Surf wise this trip has been lackluster. We surfed two really good days and watched onshore winds and rain rip into a solid swell the rest of the trip. The jet stream hasn’t treated us well, sinking south and sending much needed rain into North Africa. Good for Africa, bad for surfers.
Nevertheless, as surfers who have ventured into Morocco for decades can affirm, this region is rich with surf potential. There are the definite go to spots: Rabat, Safi, Immessouane, and Anchor Point. However, Morocco’s greatest assets for the traveling surfer are the numerous not-so-famous reefs, beach breaks and slabs on offer. Solitude abounds.
What also abounds is raw sewage.

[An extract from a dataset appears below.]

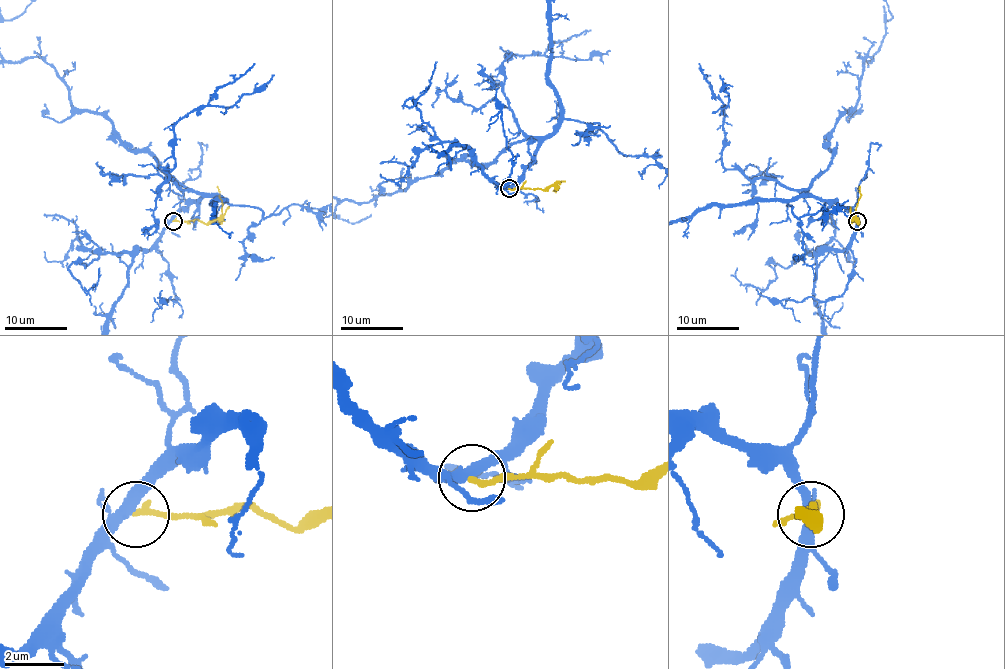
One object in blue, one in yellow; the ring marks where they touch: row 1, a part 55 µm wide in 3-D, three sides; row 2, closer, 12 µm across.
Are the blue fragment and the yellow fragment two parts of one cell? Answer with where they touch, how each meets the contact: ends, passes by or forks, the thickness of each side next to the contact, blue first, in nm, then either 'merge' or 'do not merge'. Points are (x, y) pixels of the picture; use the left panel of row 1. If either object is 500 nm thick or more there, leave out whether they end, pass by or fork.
place (173, 221); blue forks; yellow ends; calibres 280 and 200 nm; do not merge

Especially a problem when it rains, as it is doing as I write this. Everything, and I do mean everything, flows into the ocean. Not good. It is the dark plume that spreads over the otherwise bright surfing future for Morocco. Especially here in Taghazout, which, as I mentioned in an earlier dispatch, has grown and continues to grow into a unique surf hamlet, the Puerto Escondido of North Africa, if you will. A surfer flies in, settles in and surfs all around town with world-class waves within walking distance. It is one of those unique surf villages. While Morocco actively promotes surfing, it will someday have to face the issue of sewage treatment. If the surf boom that has given this small village an economic shot in the arm is to continue, a sewage plan will have to be drawn up and implemented.
To the local surf communities’ credit, they are proactive. In January a beach cleanup took place. I know, it is not much–a small pebble thrown in a large pool. However, any move towards cleanliness, even small steps, help to shift the consciousness. It would be nice to see a Surfrider Foundation chapter set up in Taghazout, even if it is, to begin with, nothing more than symbolic. The local community is keen.
Yesterday we lucked out. The surf was stormy; ten to twelve feet accompanied by a 12knot onshore wind. As the sun burst out and the day wore on the conditions eventually sorted out. The tide pulled low and the wind lay down and Anchor Point served us relatively clean six-to-eight foot chunk swell. Good fun and a much-needed surf. In this country, it seems that no matter how flat or rainy or windy, there is always hope just around the corner: a four-foot peak, a burst of sun, a glassy patch tucked inside of a point. More than anything this is what characterizes surfing in Morocco. This country, with its prime surf geography, offers the traveling surfer a full platter of promise and possibility.